Gli scolari impiegarono meno di mezzora a costruire ognuno il proprio aquilone: chi lo fece bianco come le nuvole d’estate e chi azzurro come gli squarci di sereno di primo autunno; chi scelse il colore rosso e chi il verde, l’azzurro e il giallo… Alla fine, però, prima di uscire all’aperto per provare a far volare i loro aquiloni, Abbecedario svelò un’altra sorpresa che aveva in serbo… – Vedete ragazzi, quelli che abbiamo appena costruito non sono aquiloni normali: sono invece aquiloni super, aquiloni che hanno un cuore e che ascoltano quel che diciamo… Bene, e allora sapete cosa facciamo? – No! – Facciamo che ognuno di noi affiderà al proprio aquilone un pensiero, un proponimento, una buona intenzione. Io ad esempio prendo il pennarello e sulla carta rossa del mio aquilone scrivo: “Per quest’anno scolastico chiedo che tutti i miei alunni siano felici!” Ecco fatto: adesso il mio pensiero salirà su su, fino a sfiorare le nubi del cielo: senz’altro ci sarà qualcuno, lassù, che leggerà queste parole e che mi aiuterà a concretizzare il mio sogno… Adesso tocca a voi! Io lo so che a tutti voi piacerebbe sapere quel che scrissero Occhialetta, Pancrazio, Frulletto e gli altri. Lo so perché lo vorrei sapere anch’io… Occhialetta, ad esempio, chiese che a scuola aggiungessero altre due ore di lettura, per poter leggere qualche libro in più.

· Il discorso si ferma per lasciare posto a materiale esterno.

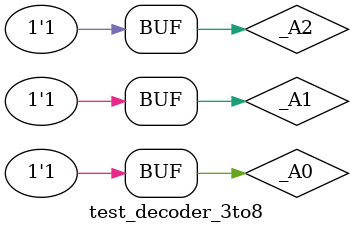
<source format=v>
module decoder_3to8 (A0,A1,A2,Y0,Y1,Y2,Y3,Y4,Y5,Y6,Y7);

input A0,A1,A2;
output Y0,Y1,Y2,Y3,Y4,Y5,Y6,Y7;

wire notA0,notA1,notA2;

not(notA0,A0); not(notA1,A1); not(notA2,A2);

and (Y0,notA0,notA1,notA2);
and (Y1,A0,notA1,notA2);
and (Y2,notA0,A1,notA2);
and (Y3,A0,A1,notA2);
and (Y4,notA0,notA1,A2);
and (Y5,A0,notA1,A2);
and (Y6,notA0,A1,A2);
and (Y7,A0,A1,A2);

endmodule

module test_decoder_3to8;

reg _A0,_A1,_A2;
wire _Y0,_Y1,_Y2,_Y3,_Y4,_Y5,_Y6,_Y7;

decoder_3to8 full(.A0(_A0),.A1(_A1),.A2(_A2),.Y0(_Y0),.Y1(_Y1),.Y2(_Y2),.Y3(_Y3),.Y4(_Y4),.Y5(_Y5),.Y6(_Y6),.Y7(_Y7));

initial begin

_A0=1'b0; _A1=1'b0; _A2=1'b0;

#20
_A0=1'b1; _A1=1'b0; _A2=1'b0;

#20
_A0=1'b0; _A1=1'b1; _A2=1'b0;

#20
_A0=1'b1; _A1=1'b1; _A2=1'b0;

#20
_A0=1'b0; _A1=1'b0; _A2=1'b1;

#20
_A0=1'b1; _A1=1'b0; _A2=1'b1;

#20
_A0=1'b0; _A1=1'b1; _A2=1'b1;

#20
_A0=1'b1; _A1=1'b1; _A2=1'b1;

end
endmodule
</source>
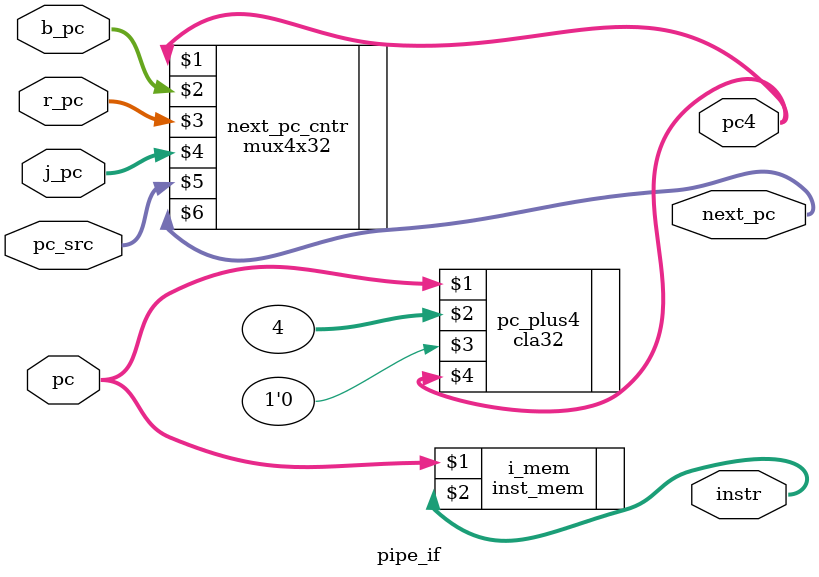
<source format=v>
`timescale 1ns / 1ps


module pipe_if #(parameter WIDTH=32, ADDR=32)(
    input [1:0] pc_src,             // next_pc选择信号
    input [WIDTH-1:0] pc,
    input [WIDTH-1:0] b_pc,         // branch pc
    input [WIDTH-1:0] r_pc,         // reg pc
    input [WIDTH-1:0] j_pc,         // jump pc
    output [WIDTH-1:0] next_pc,     // next pc
    output [WIDTH-1:0] pc4,         // pc+4
    output [WIDTH-1:0] instr);

    cla32 pc_plus4(pc,32'h4,1'b0,pc4);                          // pc+4
    mux4x32 next_pc_cntr(pc4,b_pc,r_pc,j_pc,pc_src,next_pc);    // 选择next pc
    inst_mem#(WIDTH, ADDR) i_mem(pc,instr);                     // 从内存中取指令
endmodule
</source>
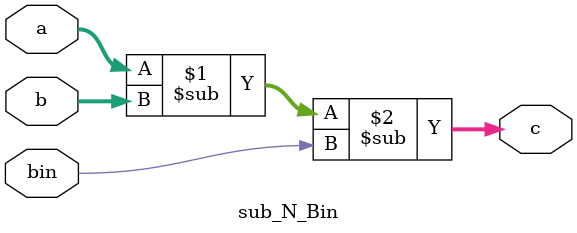
<source format=v>
module sub_N_Bin (a,b,bin,c);
parameter N=10;
input [N:0] a,b;
input bin;
output [N:0] c;
assign c = a - b - bin;
endmodule
</source>
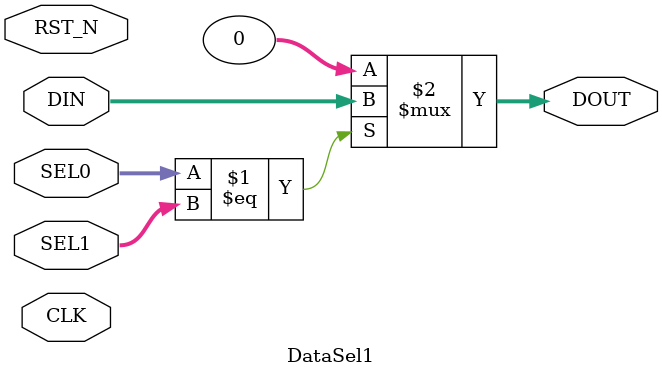
<source format=v>
/*
 * 9つの入力から選択する回路
 */
module DataSel1
  (
   input 		 RST_N,
   input 		 CLK,

   input [3:0] 	 SEL0,
   input [3:0] 	 SEL1,

   input [31:0]  DIN,

   output [31:0] DOUT
   );

   assign DOUT[31:0] = (SEL0[3:0] == SEL1[3:0])?DIN[31:0]:32'd0;
endmodule

</source>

Rattina Glassé si guardò in giro perché nessuno sbirciasse sul suo aquilone e poi scrisse: «Vorrei tanto che quest’anno babbo Robaccio, prima di andare a udienze da Abbecedario, si ricordasse di fare un bel bagno caldo!». Lauretta scrisse alcune semplici parole: «Fa’ che la mia mamma e il mio papà continuino a volermi bene come hanno fatto sempre fin qui!». Lampurio lo smemorato prese un pennarello, aprì il cappuccio e… mannaggia, s’era già dimenticato quel che voleva scrivere! Liquirizio espresse il desiderio che suo fratello Pancrazio fosse più diligente dell’anno prima, mentre Pancrazio chiese che Lucrezio continuasse ad aiutarlo a fare i compiti il pomeriggio... Frulletto pensò bene di regalare al cielo una breve barzelletta...e sull’aquilone scrisse: «Sai qual è il colmo per un paracadutista? Cadere... dalle nuvole!»

Il timido Frigerio, infine, si mise in un angolo e con una matita dalla punta sottile scrisse piccolo piccolo che si faceva fatica a leggere: «Ti prego, aquilone mio, fa’ che il maestro Abbecedario stia sempre bene in salute ancora per molti anni!». Quando di lì a poco nel cielo della Valle di Risparmiolandia gli aquiloni degli scolari cominciarono a volare in alto sfidando il vento che soffiava da sud, tutti alzarono gli occhi al cielo per leggere quel che c’era scritto sulla sua “pancia” di ognuno… Uno solo sfrecciava alto nel cielo senza che nessuno riuscisse a leggere quel che c’era scritto sopra: quello era proprio il tuo aquilone, l’aquilone che hai costruito anche tu con la tua fantasia e che si sta portando in cielo i tuoi proponimenti più belli. Perché la “Festa degli Aquiloni” è riservata a tutti i bambini che oggi cominciano la scuola!